* Entries taken from a collection
##########

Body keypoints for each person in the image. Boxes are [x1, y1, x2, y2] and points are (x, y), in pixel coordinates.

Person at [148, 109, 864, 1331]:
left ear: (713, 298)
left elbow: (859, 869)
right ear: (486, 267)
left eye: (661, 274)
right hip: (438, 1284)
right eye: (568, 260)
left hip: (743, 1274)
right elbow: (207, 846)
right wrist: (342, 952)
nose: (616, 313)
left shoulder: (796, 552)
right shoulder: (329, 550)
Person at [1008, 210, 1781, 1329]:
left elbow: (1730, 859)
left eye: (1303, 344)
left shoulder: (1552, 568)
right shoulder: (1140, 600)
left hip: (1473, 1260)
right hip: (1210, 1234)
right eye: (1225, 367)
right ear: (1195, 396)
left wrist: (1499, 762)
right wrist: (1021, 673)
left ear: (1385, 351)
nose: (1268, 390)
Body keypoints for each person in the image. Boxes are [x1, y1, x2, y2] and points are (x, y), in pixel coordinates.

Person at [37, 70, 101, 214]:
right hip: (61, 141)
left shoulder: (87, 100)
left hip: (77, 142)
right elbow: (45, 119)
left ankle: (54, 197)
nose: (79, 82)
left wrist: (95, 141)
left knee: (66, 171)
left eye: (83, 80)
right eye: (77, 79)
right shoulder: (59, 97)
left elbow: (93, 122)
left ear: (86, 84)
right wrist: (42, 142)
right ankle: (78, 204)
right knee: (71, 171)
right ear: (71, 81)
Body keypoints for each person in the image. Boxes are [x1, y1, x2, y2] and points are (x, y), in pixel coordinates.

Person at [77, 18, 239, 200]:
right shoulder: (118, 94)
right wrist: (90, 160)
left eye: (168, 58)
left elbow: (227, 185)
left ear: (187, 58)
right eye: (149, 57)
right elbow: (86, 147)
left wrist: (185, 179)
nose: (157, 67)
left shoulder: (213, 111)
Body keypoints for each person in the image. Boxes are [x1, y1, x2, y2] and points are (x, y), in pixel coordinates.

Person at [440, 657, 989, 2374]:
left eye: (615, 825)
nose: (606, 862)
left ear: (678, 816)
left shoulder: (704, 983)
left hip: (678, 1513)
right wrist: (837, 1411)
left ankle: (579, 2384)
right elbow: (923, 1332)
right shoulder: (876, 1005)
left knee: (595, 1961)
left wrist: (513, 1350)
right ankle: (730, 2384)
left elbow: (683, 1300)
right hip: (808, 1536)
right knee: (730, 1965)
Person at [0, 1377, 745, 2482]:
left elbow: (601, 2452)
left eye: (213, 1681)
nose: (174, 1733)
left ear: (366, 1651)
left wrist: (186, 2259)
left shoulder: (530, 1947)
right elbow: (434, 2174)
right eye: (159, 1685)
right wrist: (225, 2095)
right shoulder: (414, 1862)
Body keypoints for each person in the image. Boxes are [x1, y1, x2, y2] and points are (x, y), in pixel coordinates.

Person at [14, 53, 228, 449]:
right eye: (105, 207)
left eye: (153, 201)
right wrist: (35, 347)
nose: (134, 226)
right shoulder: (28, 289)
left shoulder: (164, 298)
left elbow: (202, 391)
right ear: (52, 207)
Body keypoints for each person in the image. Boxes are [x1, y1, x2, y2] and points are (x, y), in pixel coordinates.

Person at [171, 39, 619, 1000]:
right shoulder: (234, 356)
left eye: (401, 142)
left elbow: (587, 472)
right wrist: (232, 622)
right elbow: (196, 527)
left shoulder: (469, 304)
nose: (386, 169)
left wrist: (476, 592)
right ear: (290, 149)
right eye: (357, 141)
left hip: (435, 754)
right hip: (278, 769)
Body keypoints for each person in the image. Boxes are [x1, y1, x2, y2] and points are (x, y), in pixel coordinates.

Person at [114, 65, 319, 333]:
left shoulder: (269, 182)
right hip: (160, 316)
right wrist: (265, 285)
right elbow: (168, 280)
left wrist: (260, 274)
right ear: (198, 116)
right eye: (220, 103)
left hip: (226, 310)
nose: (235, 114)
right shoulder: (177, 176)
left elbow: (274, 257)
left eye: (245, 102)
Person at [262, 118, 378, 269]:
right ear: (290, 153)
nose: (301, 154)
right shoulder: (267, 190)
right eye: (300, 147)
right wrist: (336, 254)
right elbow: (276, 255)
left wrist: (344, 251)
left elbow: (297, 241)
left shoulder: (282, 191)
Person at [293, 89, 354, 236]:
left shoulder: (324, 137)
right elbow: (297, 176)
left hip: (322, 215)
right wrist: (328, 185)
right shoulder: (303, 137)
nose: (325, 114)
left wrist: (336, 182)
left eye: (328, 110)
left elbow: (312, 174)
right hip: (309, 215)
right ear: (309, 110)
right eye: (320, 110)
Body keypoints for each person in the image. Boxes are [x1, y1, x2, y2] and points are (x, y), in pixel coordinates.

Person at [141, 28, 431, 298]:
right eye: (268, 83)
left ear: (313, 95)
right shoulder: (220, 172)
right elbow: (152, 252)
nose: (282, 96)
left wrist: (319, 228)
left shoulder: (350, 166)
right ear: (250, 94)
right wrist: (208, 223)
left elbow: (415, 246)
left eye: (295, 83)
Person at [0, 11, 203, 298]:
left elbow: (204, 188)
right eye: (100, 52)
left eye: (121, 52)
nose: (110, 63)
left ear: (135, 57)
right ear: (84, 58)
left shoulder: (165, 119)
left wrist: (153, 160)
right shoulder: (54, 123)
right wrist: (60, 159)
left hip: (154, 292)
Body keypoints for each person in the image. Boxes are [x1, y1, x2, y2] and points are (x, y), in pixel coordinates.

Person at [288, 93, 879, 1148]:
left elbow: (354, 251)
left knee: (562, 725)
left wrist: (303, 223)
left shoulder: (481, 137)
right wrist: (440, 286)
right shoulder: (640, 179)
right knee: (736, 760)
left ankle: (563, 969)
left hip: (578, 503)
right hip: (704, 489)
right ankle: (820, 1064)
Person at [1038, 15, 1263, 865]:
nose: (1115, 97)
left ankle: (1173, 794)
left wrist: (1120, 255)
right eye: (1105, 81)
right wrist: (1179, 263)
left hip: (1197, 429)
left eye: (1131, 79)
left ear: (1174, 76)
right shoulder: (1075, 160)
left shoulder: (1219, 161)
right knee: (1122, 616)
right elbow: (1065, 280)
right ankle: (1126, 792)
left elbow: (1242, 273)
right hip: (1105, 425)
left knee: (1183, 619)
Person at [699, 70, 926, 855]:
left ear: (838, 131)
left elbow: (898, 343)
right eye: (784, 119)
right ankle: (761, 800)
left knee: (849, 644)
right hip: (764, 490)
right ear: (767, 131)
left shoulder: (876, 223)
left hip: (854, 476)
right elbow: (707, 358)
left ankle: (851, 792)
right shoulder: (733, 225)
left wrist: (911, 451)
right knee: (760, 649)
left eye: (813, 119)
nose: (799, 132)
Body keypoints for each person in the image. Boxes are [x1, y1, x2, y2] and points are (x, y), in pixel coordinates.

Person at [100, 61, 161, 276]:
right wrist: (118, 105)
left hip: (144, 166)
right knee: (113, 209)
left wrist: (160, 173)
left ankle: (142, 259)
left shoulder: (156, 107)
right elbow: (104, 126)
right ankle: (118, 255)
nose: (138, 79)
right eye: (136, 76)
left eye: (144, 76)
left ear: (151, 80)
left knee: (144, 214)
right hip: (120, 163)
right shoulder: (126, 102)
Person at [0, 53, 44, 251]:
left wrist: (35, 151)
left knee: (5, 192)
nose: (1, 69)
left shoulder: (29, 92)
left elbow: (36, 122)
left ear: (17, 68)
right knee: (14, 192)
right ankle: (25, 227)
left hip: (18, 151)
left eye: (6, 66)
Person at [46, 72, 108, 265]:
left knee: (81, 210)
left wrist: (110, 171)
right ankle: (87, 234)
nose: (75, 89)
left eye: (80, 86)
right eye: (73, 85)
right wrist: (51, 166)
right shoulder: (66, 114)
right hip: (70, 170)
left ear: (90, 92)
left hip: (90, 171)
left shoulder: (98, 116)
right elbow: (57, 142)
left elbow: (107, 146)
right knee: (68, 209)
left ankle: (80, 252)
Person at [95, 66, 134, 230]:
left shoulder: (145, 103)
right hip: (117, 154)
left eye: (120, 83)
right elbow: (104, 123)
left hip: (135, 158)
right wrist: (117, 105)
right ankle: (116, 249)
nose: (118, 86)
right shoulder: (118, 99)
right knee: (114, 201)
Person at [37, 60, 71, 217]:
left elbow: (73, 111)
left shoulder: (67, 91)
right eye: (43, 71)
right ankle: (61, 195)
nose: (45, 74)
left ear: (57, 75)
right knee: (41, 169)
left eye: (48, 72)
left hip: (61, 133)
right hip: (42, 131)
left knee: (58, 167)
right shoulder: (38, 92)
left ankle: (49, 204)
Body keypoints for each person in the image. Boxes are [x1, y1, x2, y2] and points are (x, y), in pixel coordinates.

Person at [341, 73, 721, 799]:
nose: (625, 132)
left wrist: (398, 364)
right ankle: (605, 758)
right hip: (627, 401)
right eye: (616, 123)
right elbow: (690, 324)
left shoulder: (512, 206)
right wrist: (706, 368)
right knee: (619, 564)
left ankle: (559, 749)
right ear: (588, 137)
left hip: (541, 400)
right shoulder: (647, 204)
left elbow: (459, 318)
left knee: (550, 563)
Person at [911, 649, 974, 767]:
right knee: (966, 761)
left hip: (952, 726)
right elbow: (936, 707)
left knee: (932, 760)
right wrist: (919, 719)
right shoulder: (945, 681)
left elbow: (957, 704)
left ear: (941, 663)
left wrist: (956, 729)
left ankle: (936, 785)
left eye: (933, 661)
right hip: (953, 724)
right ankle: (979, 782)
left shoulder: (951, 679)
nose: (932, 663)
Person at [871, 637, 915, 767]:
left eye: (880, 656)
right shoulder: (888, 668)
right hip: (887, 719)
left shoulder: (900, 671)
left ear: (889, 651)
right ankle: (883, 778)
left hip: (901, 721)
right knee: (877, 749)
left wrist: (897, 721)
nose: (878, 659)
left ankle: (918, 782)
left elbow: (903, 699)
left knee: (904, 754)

##########

* WHAT NEEDS TO BE DONE
Set the lines down exactly, from the first line of the records to the line where "left wrist: (513, 1350)" appears, with both ends kept.

* RESPONSE FOR THIS EXERCISE
Body keypoints for each person in the image. Boxes are [x1, y1, x2, y2] and points are (x, y), in pixel coordinates.

Person at [148, 109, 864, 1331]:
left ear: (713, 298)
left elbow: (859, 869)
right ear: (486, 267)
left eye: (661, 274)
right hip: (438, 1284)
right eye: (568, 260)
left hip: (743, 1274)
right elbow: (207, 846)
right wrist: (342, 952)
nose: (616, 313)
left shoulder: (796, 552)
right shoulder: (329, 550)
Person at [1008, 210, 1781, 1329]:
left elbow: (1730, 859)
left eye: (1303, 344)
left shoulder: (1552, 568)
right shoulder: (1140, 600)
left hip: (1473, 1260)
right hip: (1210, 1234)
right eye: (1225, 367)
right ear: (1195, 396)
left wrist: (1499, 762)
right wrist: (1021, 673)
left ear: (1385, 351)
nose: (1268, 390)
Body keypoints for each person in the image. Boxes are [x1, y1, x2, y2] and points are (x, y), in pixel coordinates.

Person at [37, 70, 101, 214]:
right hip: (61, 141)
left shoulder: (87, 100)
left hip: (77, 142)
right elbow: (45, 119)
left ankle: (54, 197)
nose: (79, 82)
left wrist: (95, 141)
left knee: (66, 171)
left eye: (83, 80)
right eye: (77, 79)
right shoulder: (59, 97)
left elbow: (93, 122)
left ear: (86, 84)
right wrist: (42, 142)
right ankle: (78, 204)
right knee: (71, 171)
right ear: (71, 81)
Body keypoints for each person in the image. Boxes are [x1, y1, x2, y2] and points are (x, y), in pixel coordinates.

Person at [77, 18, 239, 200]:
right shoulder: (118, 94)
right wrist: (90, 160)
left eye: (168, 58)
left elbow: (227, 185)
left ear: (187, 58)
right eye: (149, 57)
right elbow: (86, 147)
left wrist: (185, 179)
nose: (157, 67)
left shoulder: (213, 111)
Body keypoints for each person in the image. Boxes are [x1, y1, x2, y2] and points are (x, y), in pixel coordinates.

Person at [440, 657, 989, 2374]:
left eye: (615, 825)
nose: (606, 862)
left ear: (678, 816)
left shoulder: (704, 983)
left hip: (678, 1513)
right wrist: (837, 1411)
left ankle: (579, 2384)
right elbow: (923, 1332)
right shoulder: (876, 1005)
left knee: (595, 1961)
left wrist: (513, 1350)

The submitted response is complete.